The policy package both facilitates deportation of failed asylum seekers and migrants’ access to the labor market.
Germany on Friday passed a controversial package of bills bringing major changes to the country’s asylum and immigration policy following a fierce debate in parliament.
The package included the so-called Geordnete-Rückkehr-Gesetz — or “Orderly Return Law” — which facilitates the deportation of failed asylum seekers and expands related powers of police and immigration authorities.
The new law’s aim, according to its draft version, is to “significantly increase” the proportion of successful deportations. Approximately half of the planned 188,000 deportations from Germany since 2015 failed or were not carried out, according to interior ministry data.
Yet the policy package also included measures to improve access to Germany’s labor market for skilled migrants. For instance, migrants without asylum status who arrived before last summer will be able to stay for the time being if they have a job and speak German. In addition, it scrapped previous rules that required German employers to prove that they found no German or other EU citizen to take the job in order to employ a skilled non-EU migrant.
The package was mired in controversy, in particular due to the deportation legislation, and prompted a fierce debate in parliament, underscoring the extent to which Germany’s political landscape remains divided over migration.
Ahead of Friday’s Bundestag debate, the Greens and the far-left Die Linke party had unsuccessfully tried to remove the vote on the legislative package, which they said infringed on asylum seekers’ rights and had been rushed through parliament, from the agenda.
Interior Minister Horst Seehofer from the Christian Social Union, the Bavarian sister party of Merkel’s Christian Democrats (CDU), insisted that the legislation was necessary to ensure failed asylum seekers would be deported.
“This is a turning point in our migration policy,” Seehofer said in the Bundestag, adding that in his eyes “this migration package creates a set of rules that respects humanity and order.” He also underlined that the importance of granting foreign skilled workers better access to Germany’s labor market.
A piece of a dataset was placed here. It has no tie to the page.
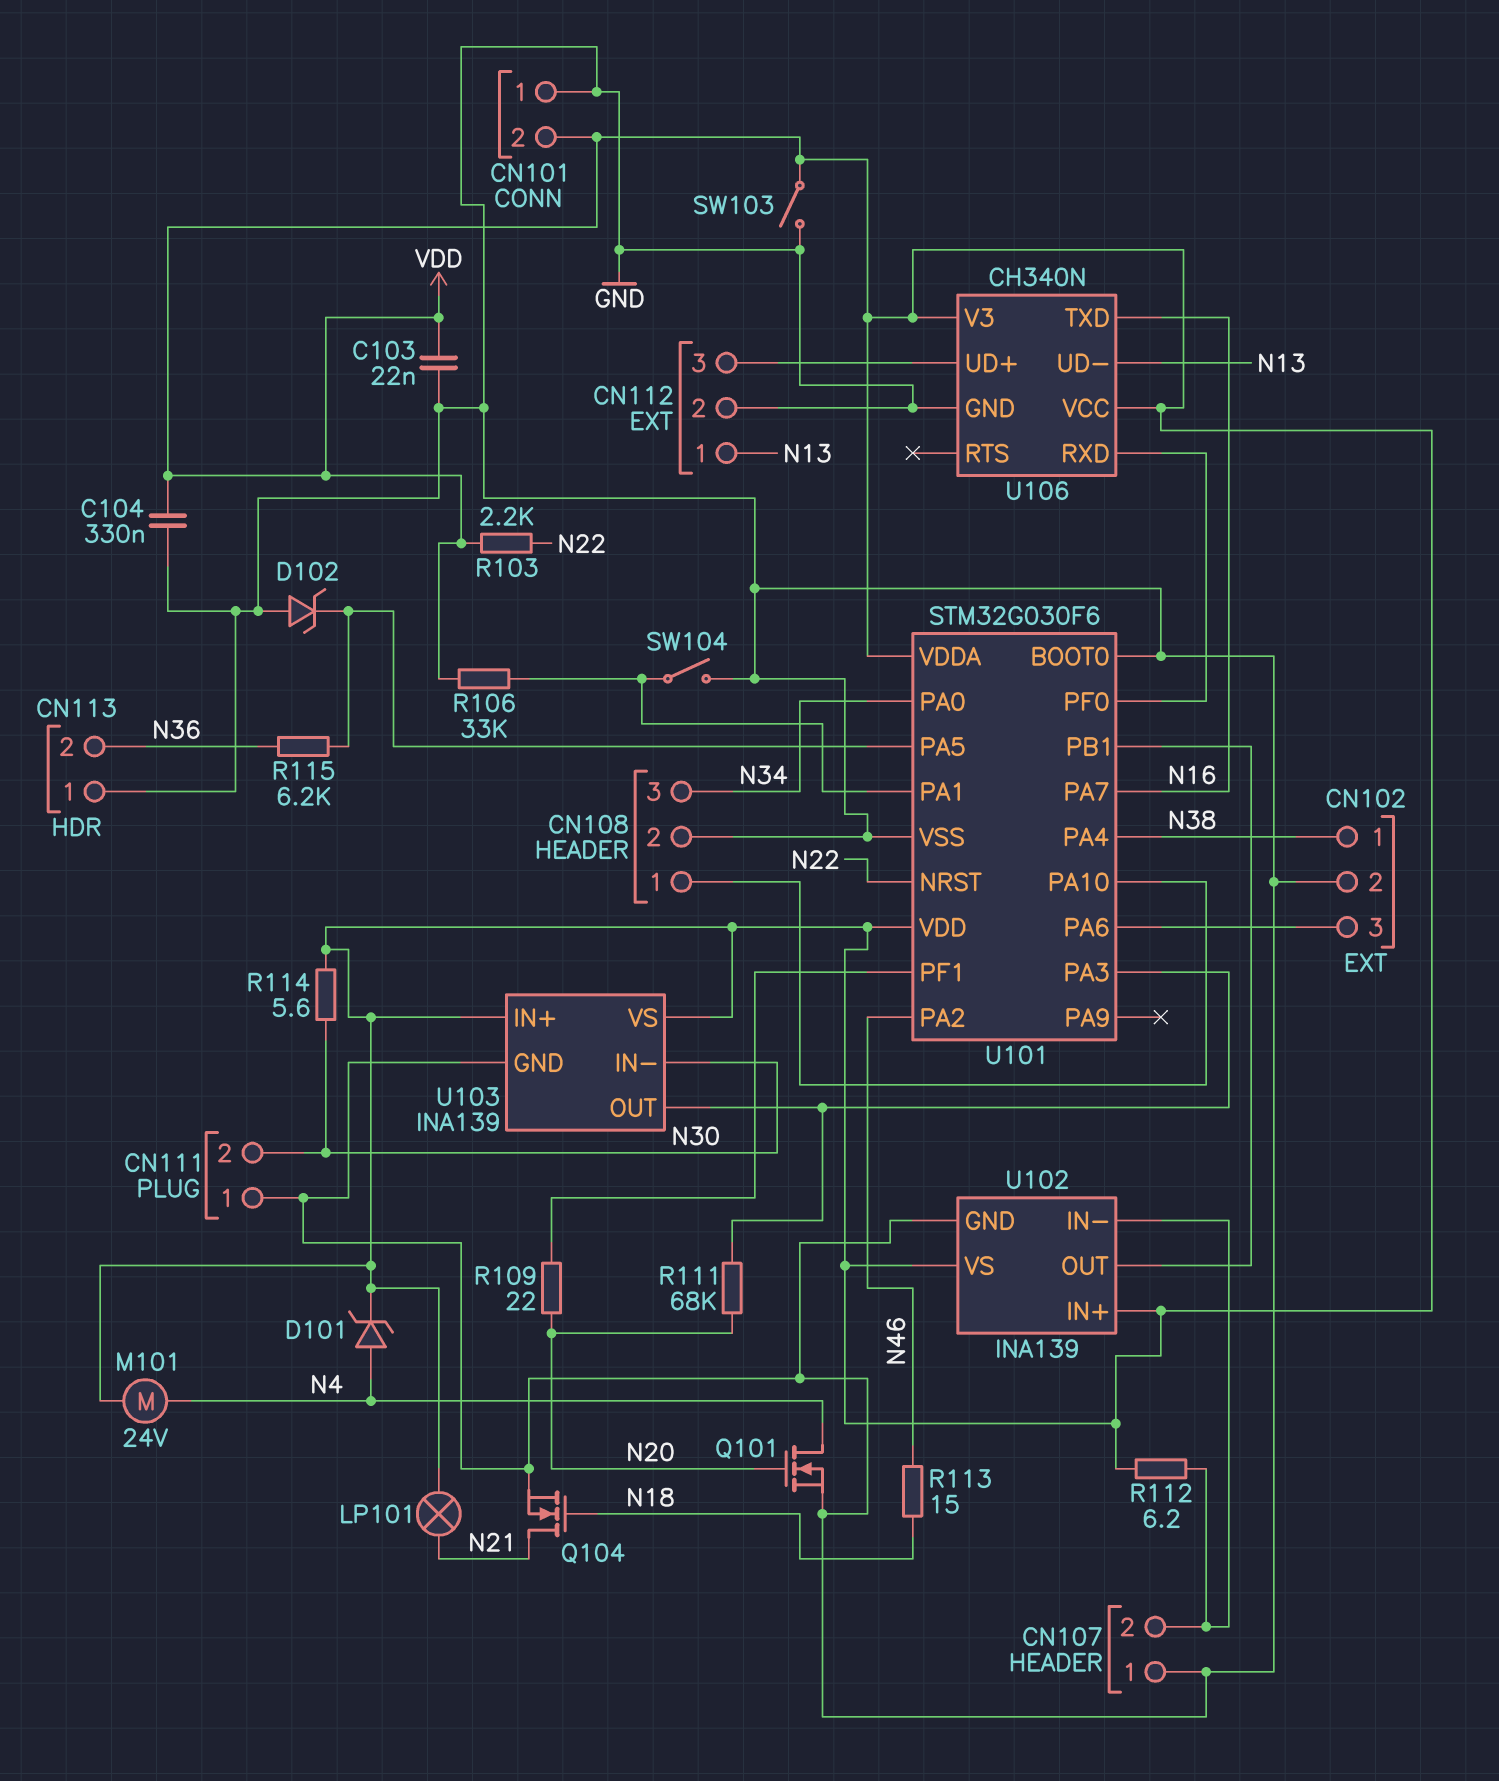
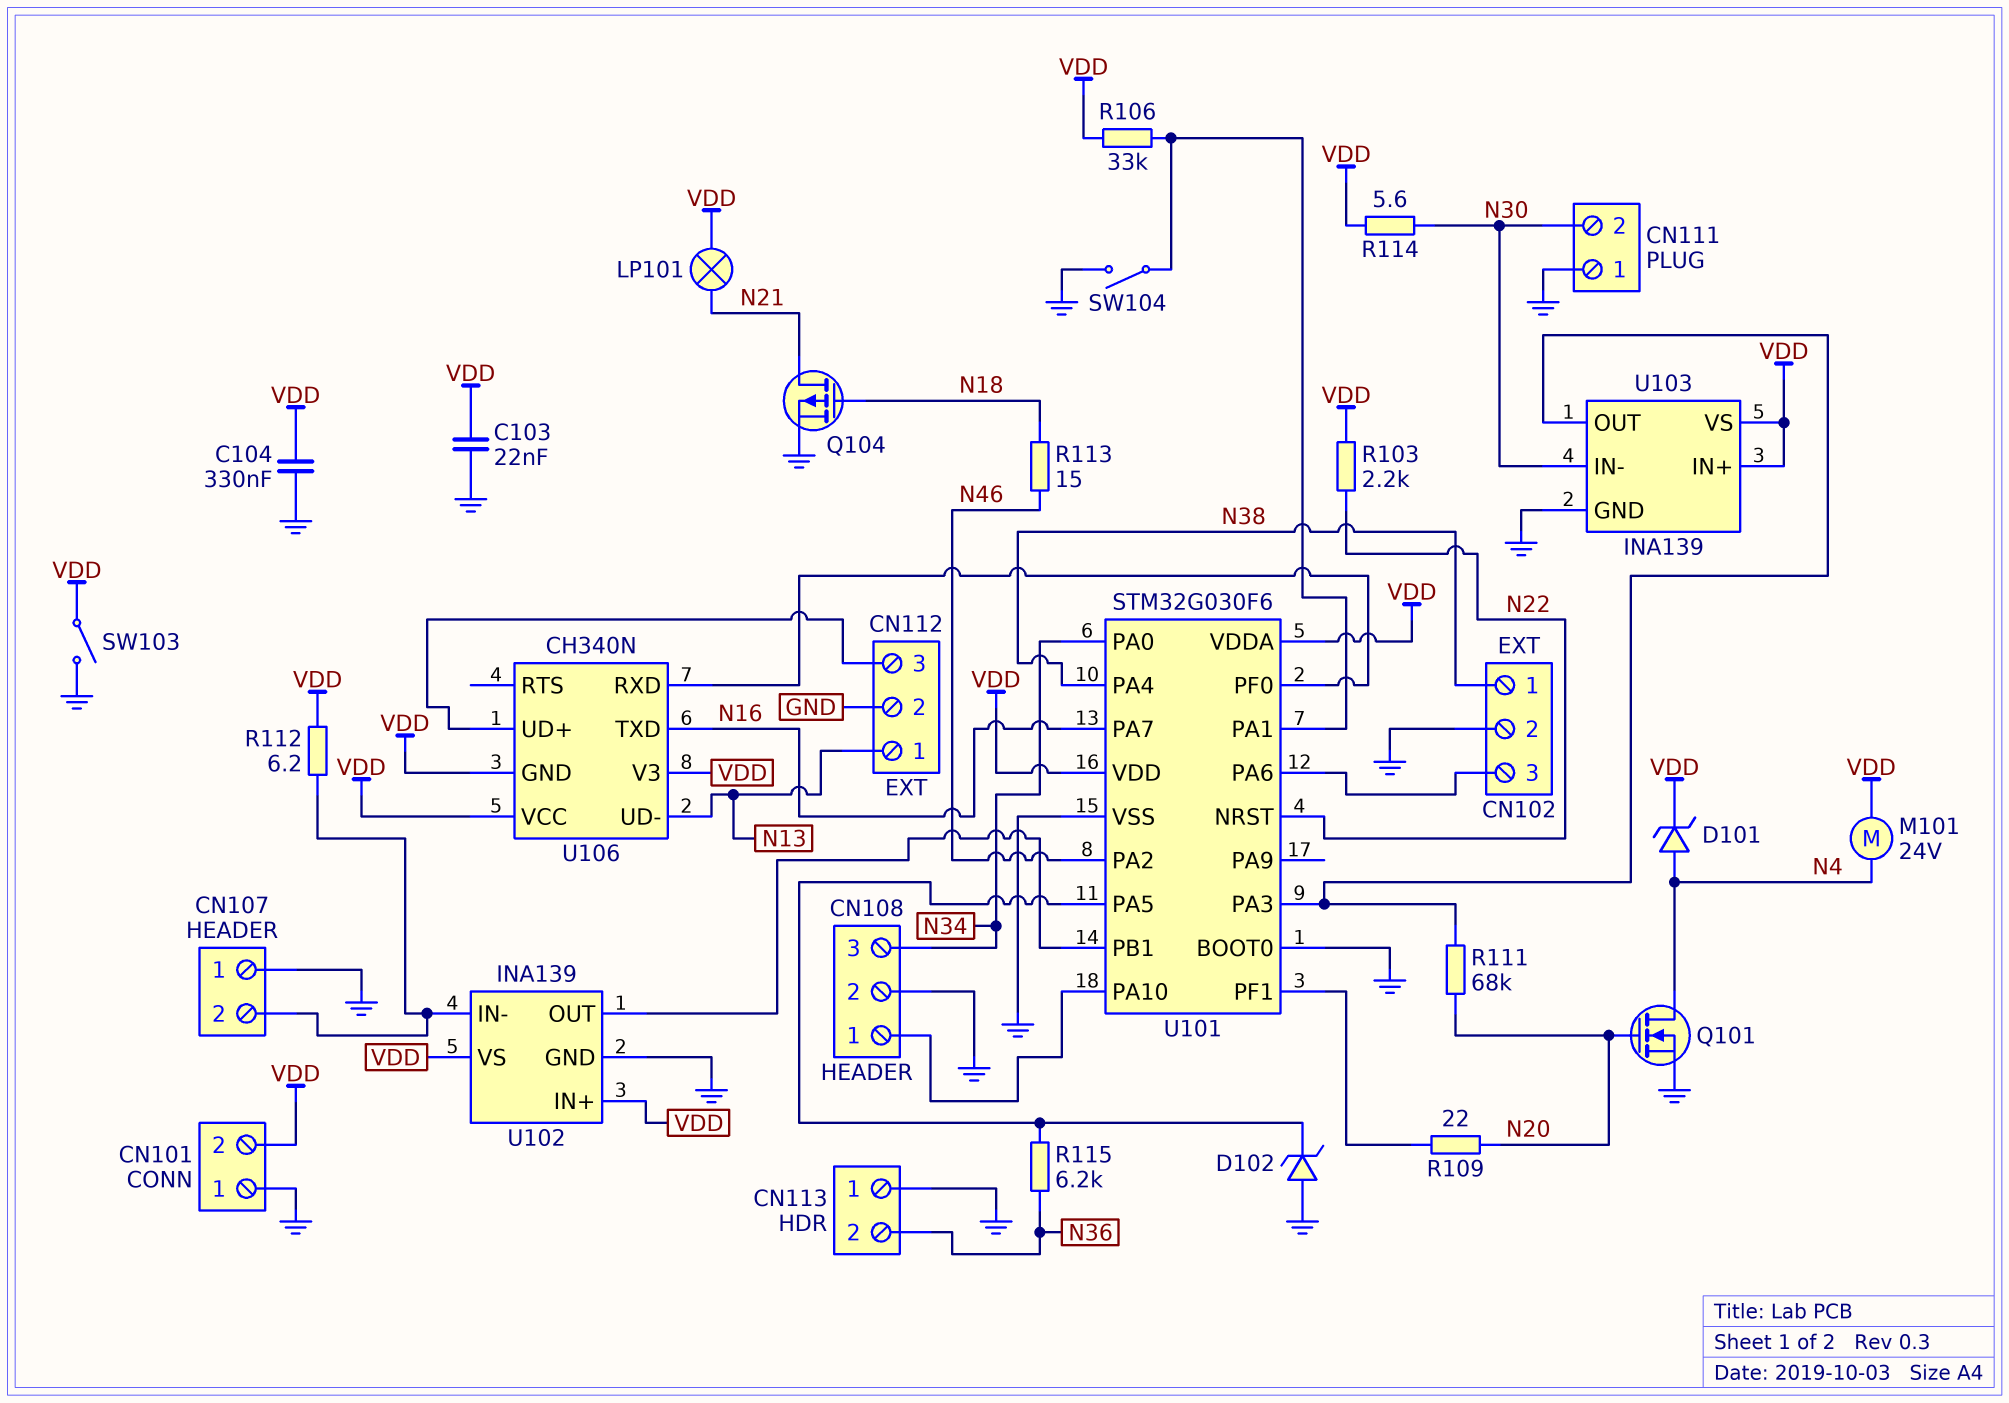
Q104: NMOS (G N18, D N21, S GND) -> PMOS (G N18, D N21, S GND)
U106 pin GND: GND -> VDD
The Greens’ Filiz Polat spoke of a “dark day for democracy” and also raised concerns that aspects of the law might not be compatible with Germany’s constitution.
Meanwhile, the far-right Alternative for Germany’s Gottfried Curio said that if so many deportations failed, “maybe we should protect the borders.”
In an op-ed in Germany’s Handelsblatt on Friday, former German Social Democrat (SPD) leader Sigmar Gabriel expressed support for a more “robust asylum policy.”
He encouraged his party, which has tumbled in the polls and found itself in the worst crisis of its post-war history, to look towards Denmark, where the Social Democrats won Wednesday’s general election after campaigning on a tougher immigration stance.
“Mette Frederiksen has shown that the Socialists can win elections if they stand for a clear policy,” Gabriel wrote. “The German comrades are far from it.”
The Social Democrats’ decline has raised questions over the viability of Germany’s ailing coalition government, in which the SPD are the junior partner to Merkel’s CDU. A recent poll found a majority of Germans favor calling a snap election.
But on Friday, the CDU’s Thorsten Frei said his party’s coalition with the SPD was not in crisis, adding that the migration package passing was the best “proof for the grand coalition’s ability to take action.”
The returns law passed by 372 to 159 votes, with 111 abstentions. The labor market access law passed by 369 to 257 votes.